====== Extracted records ======

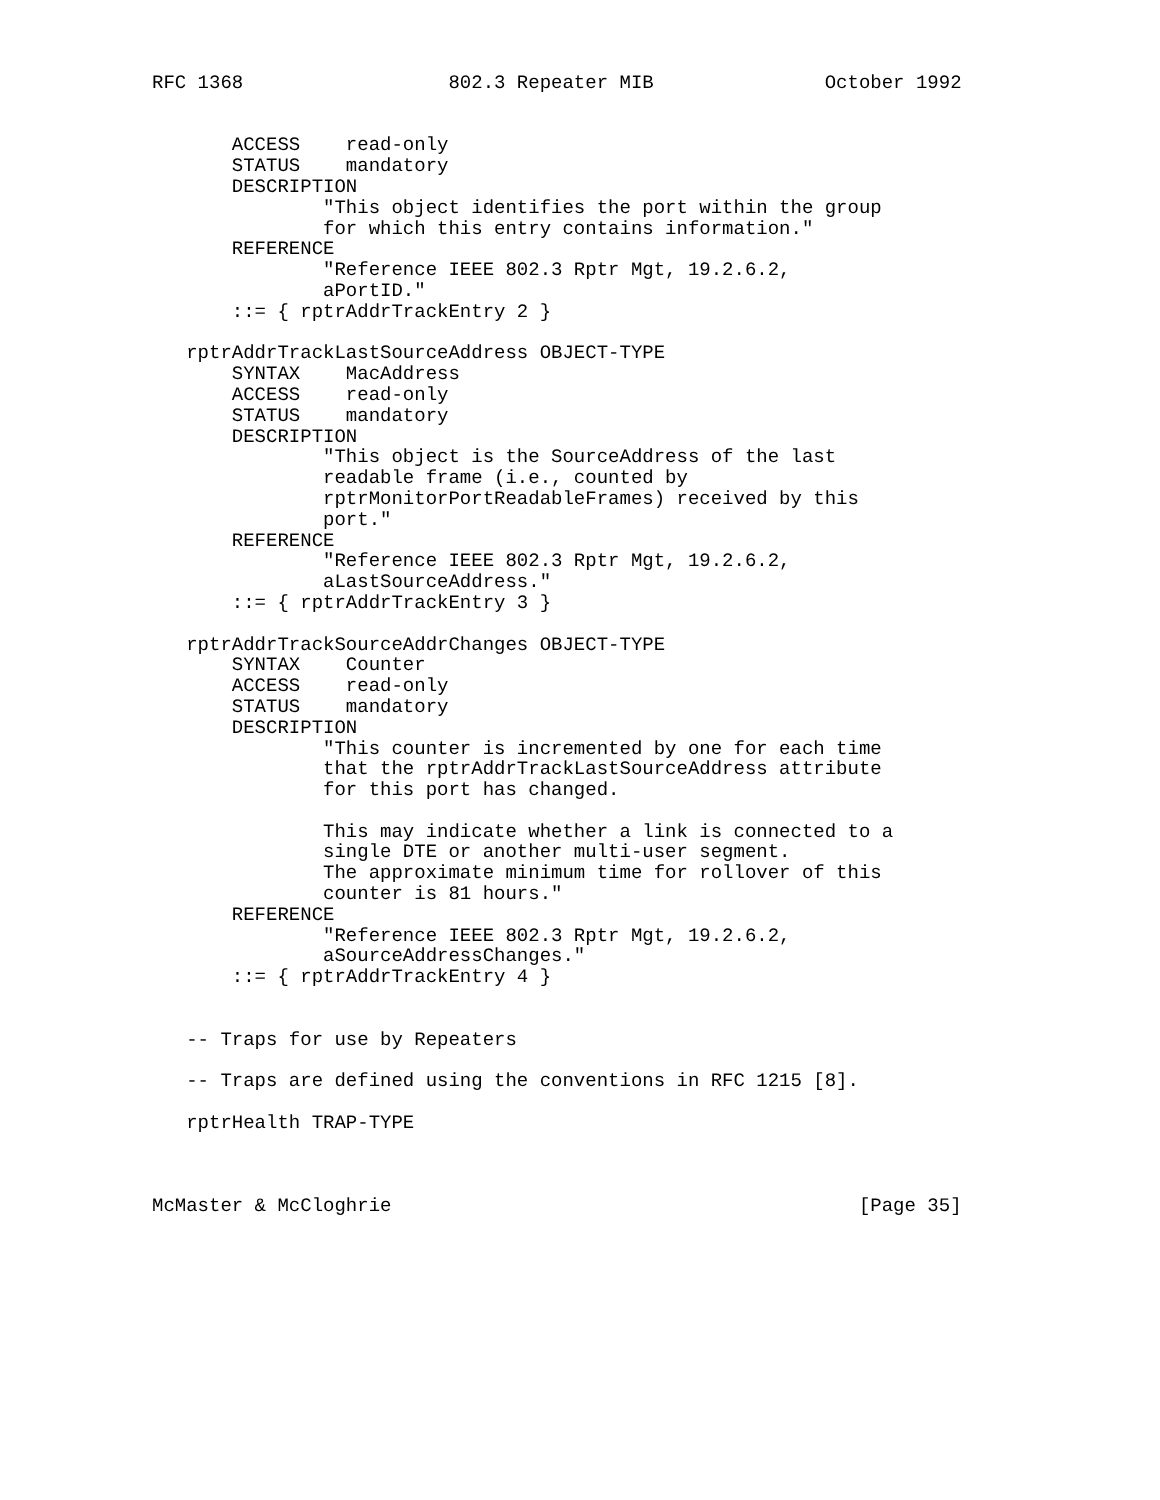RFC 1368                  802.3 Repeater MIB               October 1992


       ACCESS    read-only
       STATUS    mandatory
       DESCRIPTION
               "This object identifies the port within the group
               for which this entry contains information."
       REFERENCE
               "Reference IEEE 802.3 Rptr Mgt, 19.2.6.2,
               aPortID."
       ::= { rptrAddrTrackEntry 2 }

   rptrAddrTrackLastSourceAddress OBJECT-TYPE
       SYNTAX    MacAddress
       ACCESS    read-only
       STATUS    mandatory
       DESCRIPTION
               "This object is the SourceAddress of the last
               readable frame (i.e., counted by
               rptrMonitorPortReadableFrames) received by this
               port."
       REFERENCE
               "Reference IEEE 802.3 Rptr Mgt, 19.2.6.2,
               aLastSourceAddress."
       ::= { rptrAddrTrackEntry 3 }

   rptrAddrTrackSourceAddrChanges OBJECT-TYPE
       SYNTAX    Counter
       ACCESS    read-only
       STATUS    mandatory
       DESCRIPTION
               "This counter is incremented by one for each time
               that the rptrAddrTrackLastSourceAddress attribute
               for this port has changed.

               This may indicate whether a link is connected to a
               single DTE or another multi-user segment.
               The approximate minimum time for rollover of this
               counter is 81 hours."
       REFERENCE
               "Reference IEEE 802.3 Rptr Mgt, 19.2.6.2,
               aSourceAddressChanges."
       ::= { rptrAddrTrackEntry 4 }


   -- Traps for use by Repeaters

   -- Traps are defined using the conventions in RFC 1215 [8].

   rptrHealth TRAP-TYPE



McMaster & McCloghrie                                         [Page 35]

======

#### Your goal
Could you repeat exactly the lines from the first one of the records above through the line containing "single DTE or", leaving out any pictures?

#### Answer for the task
RFC 1368                  802.3 Repeater MIB               October 1992


       ACCESS    read-only
       STATUS    mandatory
       DESCRIPTION
               "This object identifies the port within the group
               for which this entry contains information."
       REFERENCE
               "Reference IEEE 802.3 Rptr Mgt, 19.2.6.2,
               aPortID."
       ::= { rptrAddrTrackEntry 2 }

   rptrAddrTrackLastSourceAddress OBJECT-TYPE
       SYNTAX    MacAddress
       ACCESS    read-only
       STATUS    mandatory
       DESCRIPTION
               "This object is the SourceAddress of the last
               readable frame (i.e., counted by
               rptrMonitorPortReadableFrames) received by this
               port."
       REFERENCE
               "Reference IEEE 802.3 Rptr Mgt, 19.2.6.2,
               aLastSourceAddress."
       ::= { rptrAddrTrackEntry 3 }

   rptrAddrTrackSourceAddrChanges OBJECT-TYPE
       SYNTAX    Counter
       ACCESS    read-only
       STATUS    mandatory
       DESCRIPTION
               "This counter is incremented by one for each time
               that the rptrAddrTrackLastSourceAddress attribute
               for this port has changed.

               This may indicate whether a link is connected to a
               single DTE or another multi-user segment.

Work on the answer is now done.